Tchimayan v. Toscano

WALSH, J.,

Defendant has filed amotion for judgment on the pleadings asserting that spouses have no cause of action for loss of consortium under the Pennsylvania No-fault Motor Vehicle Insurance Act.1 We disagree and deny the motion.

*535Plaintiffs, husband and wife, have instituted an action in trespass for damages resulting from defendant’s alleged negligent operation of an automobile. Wife-plaintiff’s claim is based upon deprivation of the “assistance, service, comfort and society” of her husband who allegedly received physical injuries.

Under section 301 of the act, a person remains liable for damages for noneconomic detriment if the act results in certain designated injuries and damages. The words “noneconomic detriment” are defined as “pain, suffering, inconvenience, physical impairment, and other nonpecuniary damage recoverable under the tort law applicable to injury arising out of the maintenance or use of a motor vehicle. The term does not include punitive or exemplary damages.” (Emphasis supplied.)

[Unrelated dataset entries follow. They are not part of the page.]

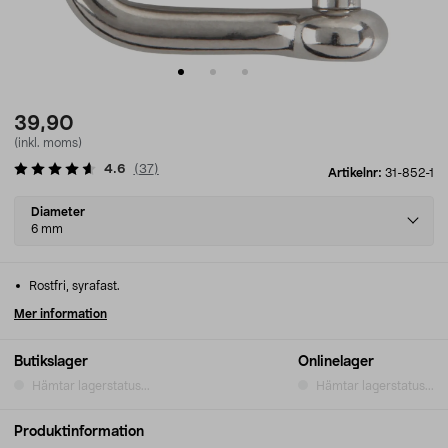
39,90
(inkl. moms)
4.6
(
37
)
Artikelnr:
31-852-1
Select
Diameter
variant
6 mm
Rostfri, syrafast.
Mer information
Butikslager
Onlinelager
Hämtar lagerstatus...
Hämtar lagerstatus...
Produktinformation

Although, traditionally, consortium was a husband’s entitlement to his wife’s “services,” in Pennsylvania it has long been considered to encompass less practical and more sentimental factors, i.e., the aid, assistance, comfort and society of the wife: MacLeay v. Beckwith Machinery Co., 131 Pa. Superior Ct. 338, 200 Atl. 124 (1938); Burchfield v. Price, 5 Schuyl. 146 (1938). Now that recovery has been made available to the wife,2 courts put even less emphasis upon “services” which can be bought elsewhere. Rather, the loss is seen as one of “company,” “cooperation,” and “affection”: Ekalo v. Constructive Service Corporation of America, 46 N.J. 82, 215 A. 2d 1 (1965); Clem v. Brown, 3 Ohio Misc. 167, 207 N.E. 2d 398 (1965); Acuff v. Schmit, 248 Iowa 272, 78 N.W. 2d 480 (1956). In a Pennsylvania case, Leo v. *536Bottman, 40 Wash. Co. 105 (1960), the court, in fact, suggests that because of husband’s entitlement to recovery for loss of earnings, loss of consortium “. . . should be limited to a right growing out of the marriage relationship which the husband and wife have respectively to the society, companionship, and affection of each other in their life together.”

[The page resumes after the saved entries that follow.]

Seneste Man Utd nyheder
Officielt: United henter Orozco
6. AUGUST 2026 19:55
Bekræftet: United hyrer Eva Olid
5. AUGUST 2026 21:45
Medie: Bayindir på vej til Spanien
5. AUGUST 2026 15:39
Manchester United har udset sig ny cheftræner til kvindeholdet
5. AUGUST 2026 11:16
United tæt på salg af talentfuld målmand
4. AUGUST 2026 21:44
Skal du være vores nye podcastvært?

Assuming then that loss of consortium includes some nonpecuniary types of detriment, the question becomes whether this loss is to be included in that “noneconomic detriment” for which recovery is allowed. Under the act, a person remains liable for damages for noneconomic detriment as long as a victim’s injuries are of sufficient severity or require more than $750 worth of medical or dental services: 40 Pa.C.S.A. §4009.301(a)(5). The facts alleged by plaintiffs clearly bring the case at bar within this classification.

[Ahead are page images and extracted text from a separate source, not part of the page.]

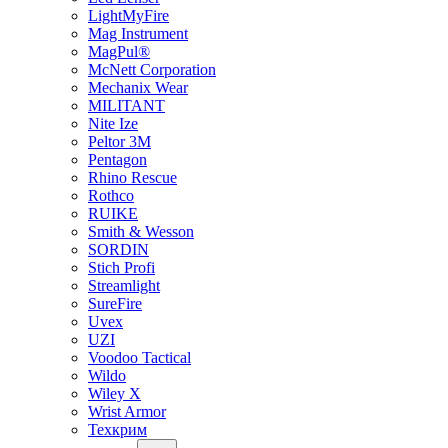
LightMyFire
Mag Instrument
MagPul®
McNett Corporation
Mechanix Wear
MILITANT
Nite Ize
Peltor 3M
Pentagon
Rhino Rescue
Rothco
RUIKE
Smith & Wesson
SORDIN
Stich Profi
Streamlight
SureFire
Uvex
UZI
Voodoo Tactical
Wildo
Wiley X
Wrist Armor
Техкрим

Defendant contends that because loss of consortium is not specifically enumerated as an exception to abolition of tort liability, it is no longer a recoverable item. But statutes are not presumed to make changes in rules and principles of common law or prior existing law beyond what is expressly declared in their provisions: Commonwealth v. Miller, 469 Pa. 24, 364 A. 2d 886 (1976). And where the words of a statute are not explicit, rules of statutory construction dictate that the court (1) seek to ascertain the intent of the General Assembly, using among other indicia the former law, and (2) liberally construe the provisions of a statute so as to effect its object and promote justice.3

Applying these principles, we find that section *5371009.301 provides for relief to a spouse for loss of consortium where a victim’s injuries meet the criteria set forth in subsection 301(a)(5).

ORDER

And now, December 8, 1977, on consideration of memoranda of law pursuant to Rule *266, it is ordered that defendant’s motion for judgment on the pleadings is denied.

. Act of July 19, 1974, P.L. 489, 40 Pa.C.S.A. §1009.101 et seq.

. Hopkins v. Blanco, 457 Pa. 90, 320 A. 2d 139 (1974).

. Statutory Construction Act of December 6, 1972, P.L. 1339, 1 Pa.C.S.A. §§1921, 1928.